**Assignment**
When you copy the entries, omit the images and keep every word as it is.

**Data to use**
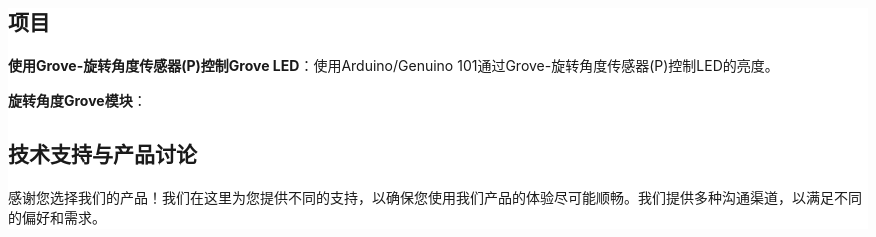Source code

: ## 项目

**使用Grove-旋转角度传感器(P)控制Grove LED**：使用Arduino/Genuino 101通过Grove-旋转角度传感器(P)控制LED的亮度。

<iframe frameborder='0' height='327.5' scrolling='no' src='https://www.hackster.io/user50338573/using-grove-rotary-angle-sensor-p-to-control-grove-led-725e32/embed' width='350'></iframe>

**旋转角度Grove模块**：

<iframe width="560" height="315" src="https://www.youtube.com/embed/31RaX7JGv5s" frameborder="0" allow="autoplay; encrypted-media" allowfullscreen></iframe>

<iframe width="560" height="315" src="https://www.youtube.com/embed/xx7hMoFQohY" frameborder="0" allow="autoplay; encrypted-media" allowfullscreen></iframe>

## 技术支持与产品讨论

感谢您选择我们的产品！我们在这里为您提供不同的支持，以确保您使用我们产品的体验尽可能顺畅。我们提供多种沟通渠道，以满足不同的偏好和需求。

<div class="button_tech_support_container">
<a href="https://forum.seeedstudio.com/" class="button_forum"></a> 
<a href="https://www.seeedstudio.com/contacts" class="button_email"></a>
</div>

<div class="button_tech_support_container">
<a href="https://discord.gg/eWkprNDMU7" class="button_discord"></a> 
<a href="https://github.com/Seeed-Studio/wiki-documents/discussions/69" class="button_discussion"></a>
</div>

**Answer for this exercise**
Source code

: ## 项目

**使用Grove-旋转角度传感器(P)控制Grove LED**：使用Arduino/Genuino 101通过Grove-旋转角度传感器(P)控制LED的亮度。

<iframe frameborder='0' height='327.5' scrolling='no' src='https://www.hackster.io/user50338573/using-grove-rotary-angle-sensor-p-to-control-grove-led-725e32/embed' width='350'></iframe>

**旋转角度Grove模块**：

<iframe width="560" height="315" src="https://www.youtube.com/embed/31RaX7JGv5s" frameborder="0" allow="autoplay; encrypted-media" allowfullscreen></iframe>

<iframe width="560" height="315" src="https://www.youtube.com/embed/xx7hMoFQohY" frameborder="0" allow="autoplay; encrypted-media" allowfullscreen></iframe>

## 技术支持与产品讨论

感谢您选择我们的产品！我们在这里为您提供不同的支持，以确保您使用我们产品的体验尽可能顺畅。我们提供多种沟通渠道，以满足不同的偏好和需求。

<div class="button_tech_support_container">
<a href="https://forum.seeedstudio.com/" class="button_forum"></a> 
<a href="https://www.seeedstudio.com/contacts" class="button_email"></a>
</div>

<div class="button_tech_support_container">
<a href="https://discord.gg/eWkprNDMU7" class="button_discord"></a> 
<a href="https://github.com/Seeed-Studio/wiki-documents/discussions/69" class="button_discussion"></a>
</div>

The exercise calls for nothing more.